WORK INSTRUCTION |
Lay out every line of text in the entries below as a Markdown table with the columns Row and Line, numbering the rows and skipping blank lines. Leave the pictures out of the table.

DATA RECORDS |
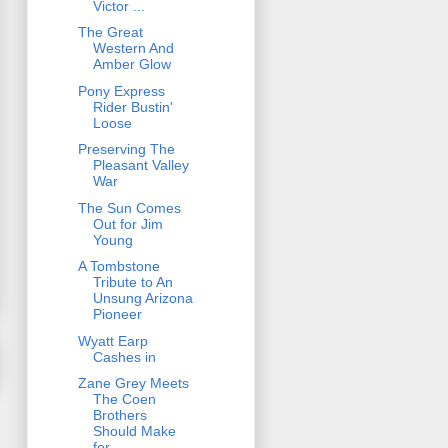
Victor ...
The Great
Western And
Amber Glow
Pony Express
Rider Bustin'
Loose
Preserving The
Pleasant Valley
War
The Sun Comes
Out for Jim
Young
A Tombstone
Tribute to An
Unsung Arizona
Pioneer
Wyatt Earp
Cashes in
Zane Grey Meets
The Coen
Brothers
Should Make
for ...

WRITTEN SOLUTION |
| Row | Line |
|---|---|
| 1 | Victor ... |
| 2 | The Great |
| 3 | Western And |
| 4 | Amber Glow |
| 5 | Pony Express |
| 6 | Rider Bustin' |
| 7 | Loose |
| 8 | Preserving The |
| 9 | Pleasant Valley |
| 10 | War |
| 11 | The Sun Comes |
| 12 | Out for Jim |
| 13 | Young |
| 14 | A Tombstone |
| 15 | Tribute to An |
| 16 | Unsung Arizona |
| 17 | Pioneer |
| 18 | Wyatt Earp |
| 19 | Cashes in |
| 20 | Zane Grey Meets |
| 21 | The Coen |
| 22 | Brothers |
| 23 | Should Make |
| 24 | for ... |